TASK OBJECTIVE >>
Lay out the lines of the data from the one containing "order: Odonata" through the one containing "scientific name: Phytolacca americana" as a numbered list, skipping any blank lines.

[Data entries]
╔══

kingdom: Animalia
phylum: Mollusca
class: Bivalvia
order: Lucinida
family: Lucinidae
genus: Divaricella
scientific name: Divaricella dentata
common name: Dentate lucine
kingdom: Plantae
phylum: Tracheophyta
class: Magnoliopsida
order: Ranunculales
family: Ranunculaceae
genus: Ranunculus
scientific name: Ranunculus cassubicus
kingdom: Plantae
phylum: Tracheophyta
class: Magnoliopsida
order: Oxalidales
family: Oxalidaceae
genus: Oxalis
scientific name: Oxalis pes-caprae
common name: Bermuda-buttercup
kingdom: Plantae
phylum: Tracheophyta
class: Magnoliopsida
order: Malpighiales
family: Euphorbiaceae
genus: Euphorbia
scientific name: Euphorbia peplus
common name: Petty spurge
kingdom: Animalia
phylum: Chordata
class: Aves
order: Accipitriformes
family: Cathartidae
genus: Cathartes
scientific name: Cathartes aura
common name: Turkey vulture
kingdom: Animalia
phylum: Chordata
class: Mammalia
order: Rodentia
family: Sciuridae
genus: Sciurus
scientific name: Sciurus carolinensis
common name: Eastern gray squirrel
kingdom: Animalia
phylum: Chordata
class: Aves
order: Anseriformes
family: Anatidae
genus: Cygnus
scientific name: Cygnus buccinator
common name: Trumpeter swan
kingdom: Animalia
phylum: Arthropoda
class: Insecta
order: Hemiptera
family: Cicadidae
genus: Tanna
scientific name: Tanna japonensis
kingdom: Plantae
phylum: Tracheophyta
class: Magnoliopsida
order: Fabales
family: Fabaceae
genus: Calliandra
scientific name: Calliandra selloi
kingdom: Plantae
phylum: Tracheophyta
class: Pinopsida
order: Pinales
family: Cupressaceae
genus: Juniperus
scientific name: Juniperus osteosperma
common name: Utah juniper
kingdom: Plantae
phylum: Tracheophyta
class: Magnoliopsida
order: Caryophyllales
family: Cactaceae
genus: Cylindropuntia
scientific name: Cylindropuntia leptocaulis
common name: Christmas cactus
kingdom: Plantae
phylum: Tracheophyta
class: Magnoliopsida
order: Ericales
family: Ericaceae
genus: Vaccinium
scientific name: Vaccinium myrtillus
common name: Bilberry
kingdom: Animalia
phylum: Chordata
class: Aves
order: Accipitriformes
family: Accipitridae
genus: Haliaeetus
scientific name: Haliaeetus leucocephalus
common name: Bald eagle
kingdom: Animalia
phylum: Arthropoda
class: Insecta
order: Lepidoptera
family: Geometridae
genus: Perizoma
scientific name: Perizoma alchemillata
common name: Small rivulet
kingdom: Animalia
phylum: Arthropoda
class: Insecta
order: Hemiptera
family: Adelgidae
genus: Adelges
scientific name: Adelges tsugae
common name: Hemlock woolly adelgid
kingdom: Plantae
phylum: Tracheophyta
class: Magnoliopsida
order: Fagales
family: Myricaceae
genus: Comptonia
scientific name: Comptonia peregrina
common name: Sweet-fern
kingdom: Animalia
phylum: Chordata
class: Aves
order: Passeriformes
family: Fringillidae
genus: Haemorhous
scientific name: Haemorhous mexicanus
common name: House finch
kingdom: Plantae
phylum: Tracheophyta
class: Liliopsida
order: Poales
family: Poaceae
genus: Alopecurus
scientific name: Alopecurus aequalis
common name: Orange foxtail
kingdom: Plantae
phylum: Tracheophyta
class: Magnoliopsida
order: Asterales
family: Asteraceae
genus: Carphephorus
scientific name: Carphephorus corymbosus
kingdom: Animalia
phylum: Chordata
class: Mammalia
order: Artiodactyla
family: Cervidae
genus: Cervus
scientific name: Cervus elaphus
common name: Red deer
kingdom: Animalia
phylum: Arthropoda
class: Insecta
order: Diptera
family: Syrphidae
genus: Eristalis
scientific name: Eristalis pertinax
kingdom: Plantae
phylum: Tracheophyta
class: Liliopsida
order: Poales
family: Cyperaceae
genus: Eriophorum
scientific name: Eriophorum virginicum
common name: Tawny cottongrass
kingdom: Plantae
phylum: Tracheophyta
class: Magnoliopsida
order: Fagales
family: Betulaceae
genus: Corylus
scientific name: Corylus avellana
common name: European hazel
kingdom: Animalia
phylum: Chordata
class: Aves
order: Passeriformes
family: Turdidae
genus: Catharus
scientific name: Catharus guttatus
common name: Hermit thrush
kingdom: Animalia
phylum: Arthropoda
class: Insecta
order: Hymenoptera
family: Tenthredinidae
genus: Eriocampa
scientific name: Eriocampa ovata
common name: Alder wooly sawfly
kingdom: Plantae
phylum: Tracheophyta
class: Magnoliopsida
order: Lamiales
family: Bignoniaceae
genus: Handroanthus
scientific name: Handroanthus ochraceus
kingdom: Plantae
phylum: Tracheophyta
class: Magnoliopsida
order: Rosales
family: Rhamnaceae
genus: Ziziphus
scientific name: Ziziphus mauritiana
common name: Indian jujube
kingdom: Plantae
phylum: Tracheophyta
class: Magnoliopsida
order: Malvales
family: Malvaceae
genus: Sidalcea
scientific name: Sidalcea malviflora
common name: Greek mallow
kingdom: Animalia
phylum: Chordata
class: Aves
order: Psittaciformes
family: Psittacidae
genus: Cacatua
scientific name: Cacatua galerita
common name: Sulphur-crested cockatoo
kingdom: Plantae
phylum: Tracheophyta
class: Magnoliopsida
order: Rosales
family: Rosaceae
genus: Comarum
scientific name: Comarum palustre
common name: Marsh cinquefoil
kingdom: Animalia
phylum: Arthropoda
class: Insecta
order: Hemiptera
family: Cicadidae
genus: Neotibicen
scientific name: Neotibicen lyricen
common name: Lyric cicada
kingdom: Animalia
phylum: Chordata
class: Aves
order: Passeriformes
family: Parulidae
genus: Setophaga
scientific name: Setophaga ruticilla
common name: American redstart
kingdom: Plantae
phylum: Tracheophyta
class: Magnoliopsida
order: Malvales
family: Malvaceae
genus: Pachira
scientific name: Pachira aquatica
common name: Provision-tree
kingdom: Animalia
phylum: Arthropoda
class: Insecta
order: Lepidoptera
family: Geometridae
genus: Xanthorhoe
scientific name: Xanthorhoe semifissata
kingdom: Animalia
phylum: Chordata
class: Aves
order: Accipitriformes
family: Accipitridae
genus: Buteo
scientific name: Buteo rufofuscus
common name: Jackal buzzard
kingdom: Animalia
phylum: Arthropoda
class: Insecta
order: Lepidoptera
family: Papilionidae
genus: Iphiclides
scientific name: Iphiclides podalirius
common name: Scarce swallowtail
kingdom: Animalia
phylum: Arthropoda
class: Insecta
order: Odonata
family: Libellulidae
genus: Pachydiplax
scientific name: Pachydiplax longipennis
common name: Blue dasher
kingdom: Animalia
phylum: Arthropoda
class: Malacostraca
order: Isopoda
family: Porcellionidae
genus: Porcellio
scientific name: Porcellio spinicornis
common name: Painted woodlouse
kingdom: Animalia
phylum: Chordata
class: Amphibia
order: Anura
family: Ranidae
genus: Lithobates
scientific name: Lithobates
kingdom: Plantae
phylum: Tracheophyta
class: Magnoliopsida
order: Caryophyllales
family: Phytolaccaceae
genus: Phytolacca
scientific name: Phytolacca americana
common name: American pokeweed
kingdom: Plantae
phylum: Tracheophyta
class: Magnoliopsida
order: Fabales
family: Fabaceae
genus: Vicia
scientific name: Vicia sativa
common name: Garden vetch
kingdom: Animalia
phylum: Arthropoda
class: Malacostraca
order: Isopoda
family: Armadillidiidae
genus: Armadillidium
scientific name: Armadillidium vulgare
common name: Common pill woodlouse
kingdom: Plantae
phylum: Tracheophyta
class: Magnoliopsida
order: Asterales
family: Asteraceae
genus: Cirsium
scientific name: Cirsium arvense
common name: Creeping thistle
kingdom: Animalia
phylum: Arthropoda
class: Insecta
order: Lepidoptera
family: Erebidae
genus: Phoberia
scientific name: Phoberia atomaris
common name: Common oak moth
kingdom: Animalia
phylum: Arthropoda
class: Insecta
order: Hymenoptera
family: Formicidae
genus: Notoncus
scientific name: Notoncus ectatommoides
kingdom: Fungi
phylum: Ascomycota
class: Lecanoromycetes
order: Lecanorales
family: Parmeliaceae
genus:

╚══

ANSWER TO THIS EXERCISE >>
1. order: Odonata
2. family: Libellulidae
3. genus: Pachydiplax
4. scientific name: Pachydiplax longipennis
5. common name: Blue dasher
6. kingdom: Animalia
7. phylum: Arthropoda
8. class: Malacostraca
9. order: Isopoda
10. family: Porcellionidae
11. genus: Porcellio
12. scientific name: Porcellio spinicornis
13. common name: Painted woodlouse
14. kingdom: Animalia
15. phylum: Chordata
16. class: Amphibia
17. order: Anura
18. family: Ranidae
19. genus: Lithobates
20. scientific name: Lithobates
21. kingdom: Plantae
22. phylum: Tracheophyta
23. class: Magnoliopsida
24. order: Caryophyllales
25. family: Phytolaccaceae
26. genus: Phytolacca
27. scientific name: Phytolacca americana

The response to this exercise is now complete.